### Given text:
***

On Day 2 of PILF, untold stories of bravery and lessons on courage

The talk was moderated by Marathi writer Geetanjali Joshi.

Pune |
Updated: December 24, 2021 8:46:32 am
The two guests invited to talk about their books were Lt General Satish Dua, former GOC of 15 Corps, and Kulpreet Yadav, a retired Commandant from the Indian Coast Guard. Express

WRITTEN BY ASHISH CHANDRA

Day 2 of the Pune International Literary Festival 2021 (PILF) on Thursday saw a discussion on the valour and sacrifices of Indian soldiers during the session — ‘Bravehearts of the Country’. The two guests invited to talk about their books were Lieutenant General Satish Dua, former GOC of 15 Corps, and Kulpreet Yadav, a retired Commandant from the Indian Coast Guard who is today a novelist, screenwriter, and actor. The talk was moderated by Marathi writer Geetanjali Joshi.

Lt Gen Dua, who had headed the surgical strikes in September 2016 against Pakistan, wrote India’s Bravehearts: Untold Story from the Indian Army in 2000. The book encapsulates the lives of soldiers along the Line of Control. Lt Gen Dua said that all his life, he was “involved in counter-terrorism operations, especially at command positions” and therefore had first-hand experience of the life of a soldier who undertook such dangerous operations.

According to him, the book aims to tell those stories of Indian Army soldiers which are never reported in official documents and media, along with motivating the youth as “they are the leaders of tomorrow.” On being asked about the struggle he faced while writing the book, Lt Gen Dua said that he had to do a “tightrope walk” while writing the book as “these are sensitive topics and not everything can be put in the public domain, yet one doesn’t want to lose out on the authenticity by cutting out too much.”

***

### Data section:

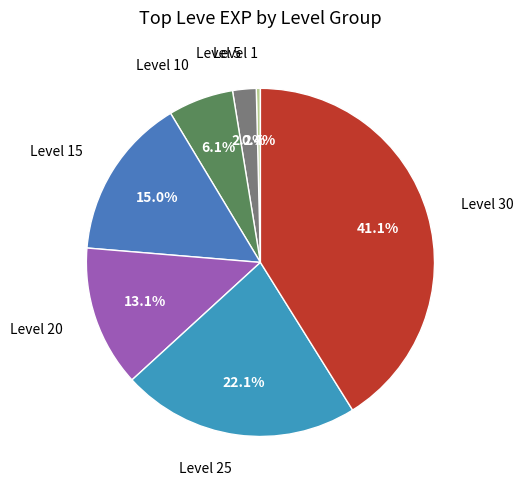

How many segments does this pie chart have?

7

***

### Actions to take:
1) According to the article on the PILF session, who moderated the talk?
2) Extend the article on the PILF session, picking up right after its final sentence.
The material above has no connection to the article on the PILF session.

### Task responses:
1) Marathi writer Geetanjali Joshi moderated the talk.

2)
Lt Gen Dua also paid rich tribute to late Chief of Defence Staff General Bipin Rawat, saying, “We lost a great son of India.” He called Gen Rawat an “enigma”, a “transformer” and “someone very unique” as Gen Rawat had been a four-star officer general for more than five years.

The next speaker, Kulpreet Yadav, finished writing his book, The Battle of Rezang La, in September this year. He admitted that before writing the book, he had not “written any military history or military non-fiction book”, and therefore had to undertake two-and-a-half years of extensive research on the battle, which was fought during the 1962 war against China.

According to Yadav, the Battle of Rezang La — in which 120 Indian Army soldiers of Charlie ‘C’ company of 13 Kumaon fought against 5,000-odd Chinese soldiers — has somehow not received its due recognition. The company lost 114 of its brave soldiers but managed to stop the Chinese aggression, killing almost 1,300 enemy soldiers in the battle. Yadav said he had heard about the story during his visit to his village in Haryana, as most of the soldiers came from the “plains of Haryana”, but he couldn’t find a definitive book on the battle.

Yadav considers the battle of Rezang La to be “a guiding battle for whatever we do in our lives – be it courage, time management, hard work, discipline, training, camaraderie, or teamwork.”